Building a Simple RAG Pipeline

from sentence_transformers import SentenceTransformer, util
import numpy as np

model = SentenceTransformer('all-MiniLM-L6-v2')

# Document chunks (your knowledge base)
chunks = [
    "GPT-4 was released by OpenAI in March 2023 with multimodal capabilities.",
    "Claude 3 Opus achieved state-of-the-art performance on many benchmarks.",
    "Mistral 7B is an open-source model that outperforms Llama 2 13B.",
    "Retrieval-Augmented Generation combines a retriever with a language model.",
    "Vector databases store and index dense embeddings for fast retrieval."
]

chunk_embeddings = model.encode(chunks)

def retrieve(query, top_k=2):
    q_emb = model.encode([query])
    scores = util.cos_sim(q_emb, chunk_embeddings)[0].numpy()
    top_indices = np.argsort(scores)[::-1][:top_k]
    return [chunks[i] for i in top_indices]

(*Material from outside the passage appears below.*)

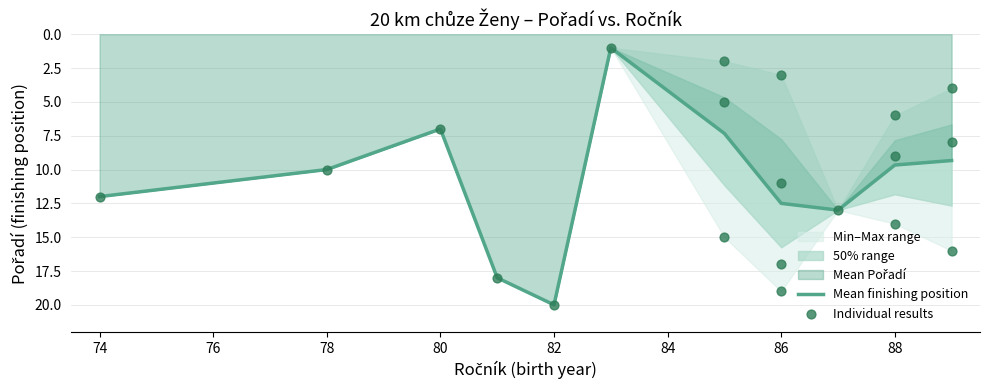

What is the maximum value for Mean finishing position?

20.0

query = "What open-source model is competitive with larger models?"
context = retrieve(query)
print("Retrieved context:")
for c in context:
    print(f"  - {c}")

# In a real RAG pipeline, you'd pass this context to an LLM:
# prompt = f"Context: {' '.join(context)}\n\nQuestion: {query}\n\nAnswer:"

Model Comparison

Model	Dimensions	Speed	Quality	Use case
all-MiniLM-L6-v2	384	Fast	Good	General, low-latency
all-mpnet-base-v2	768	Medium	Better	General, higher accuracy
multi-qa-mpnet-base	768	Medium	Great for QA	Q&A retrieval
e5-large-v2	1024	Slow	Excellent	High-accuracy retrieval
text-embedding-3-large (OpenAI)	3072	API	Excellent	Production via API

OpenAI Embeddings via API

from openai import OpenAI

client = OpenAI()

def get_embedding(text, model="text-embedding-3-small"):
    response = client.embeddings.create(input=text, model=model)
    return response.data[0].embedding

emb = get_embedding("How do sentence embeddings work?")
print(f"Embedding dimension: {len(emb)}")  # 1536 for text-embedding-3-small

OpenAI’s text-embedding-3-large produces 3072-dimensional embeddings and ranks among the top performers on the MTEB benchmark for semantic similarity and retrieval tasks.